Work required:
Scan the entries below for lines holding "down". Give the number of such lines alone.

Data shown:
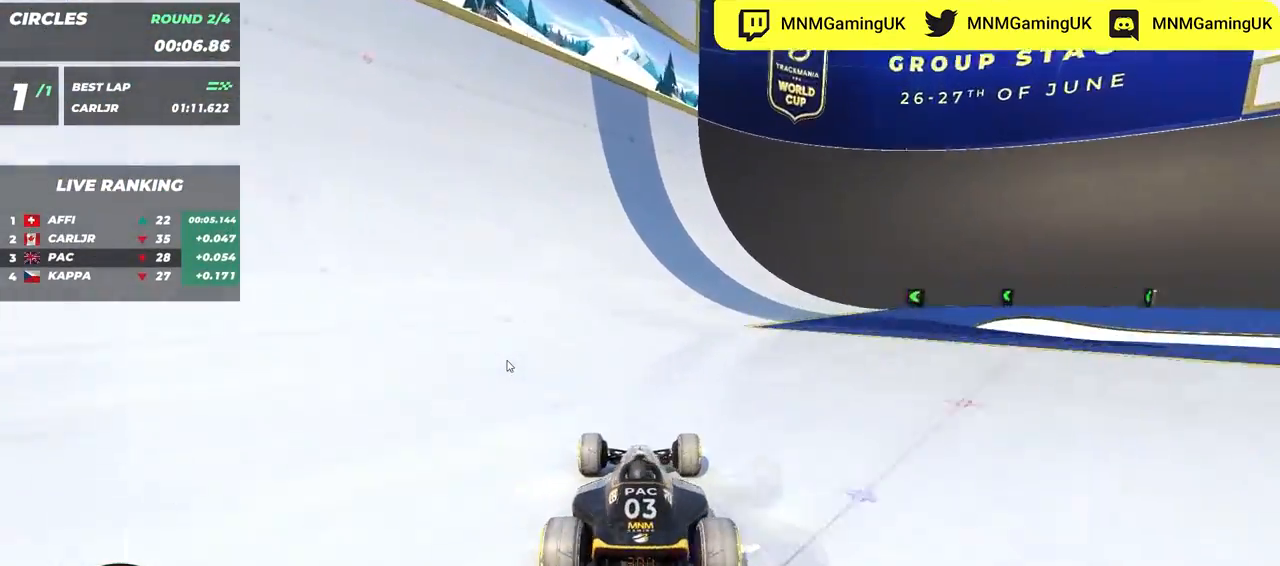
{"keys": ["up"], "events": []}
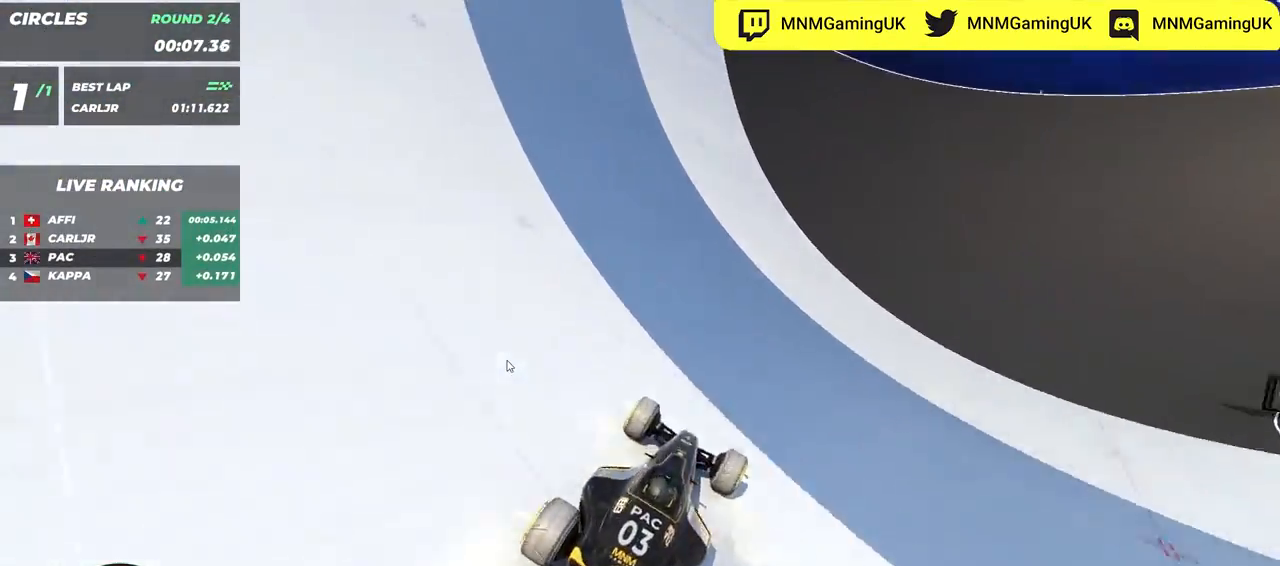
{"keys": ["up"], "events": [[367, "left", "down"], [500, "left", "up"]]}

==

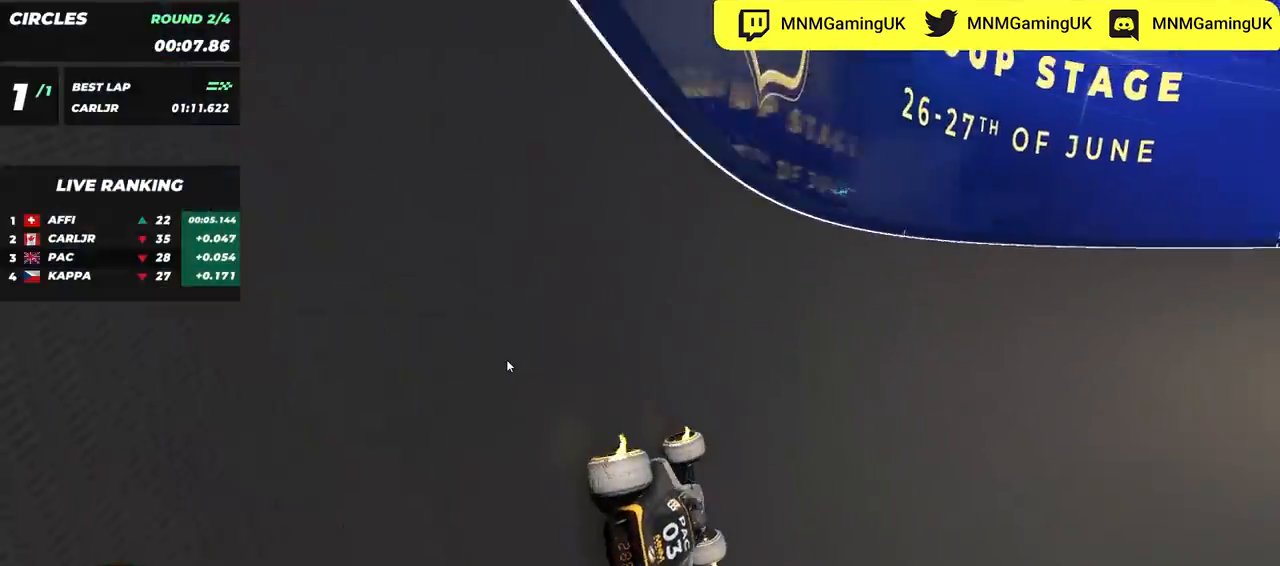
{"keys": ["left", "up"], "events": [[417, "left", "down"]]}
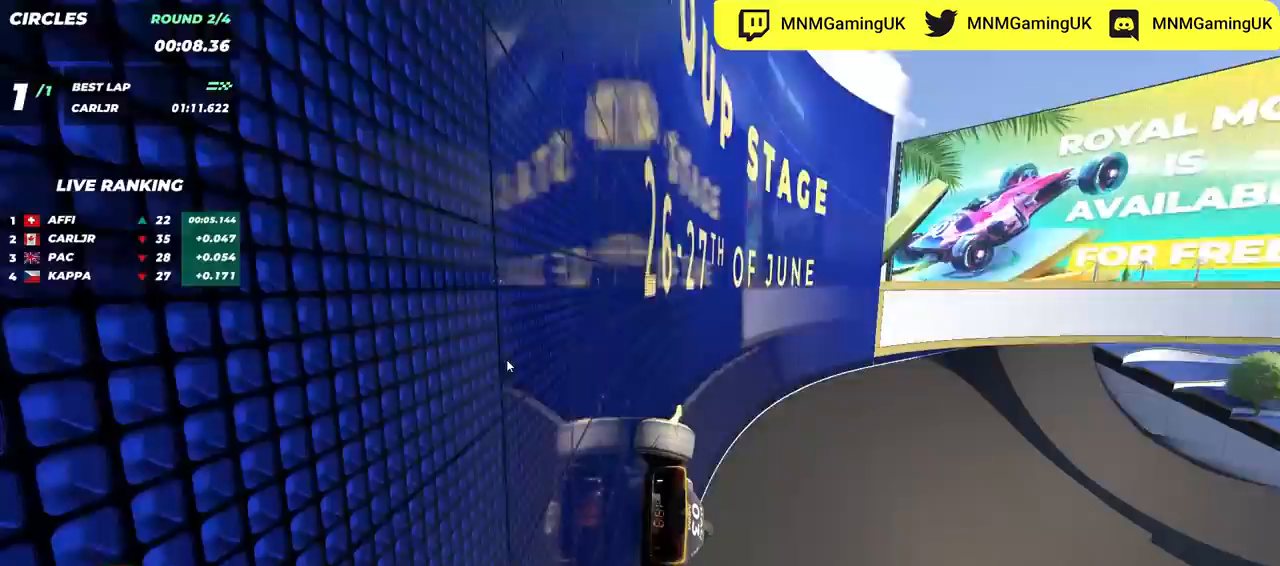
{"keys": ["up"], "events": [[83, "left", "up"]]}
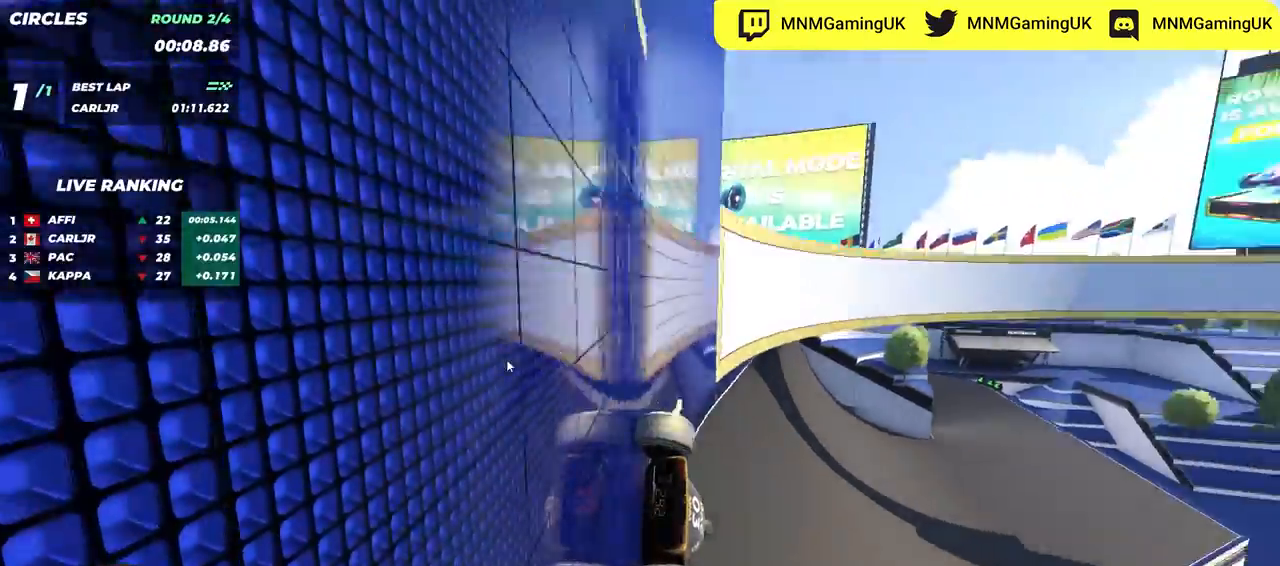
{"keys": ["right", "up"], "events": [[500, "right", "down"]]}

Problem solution:
3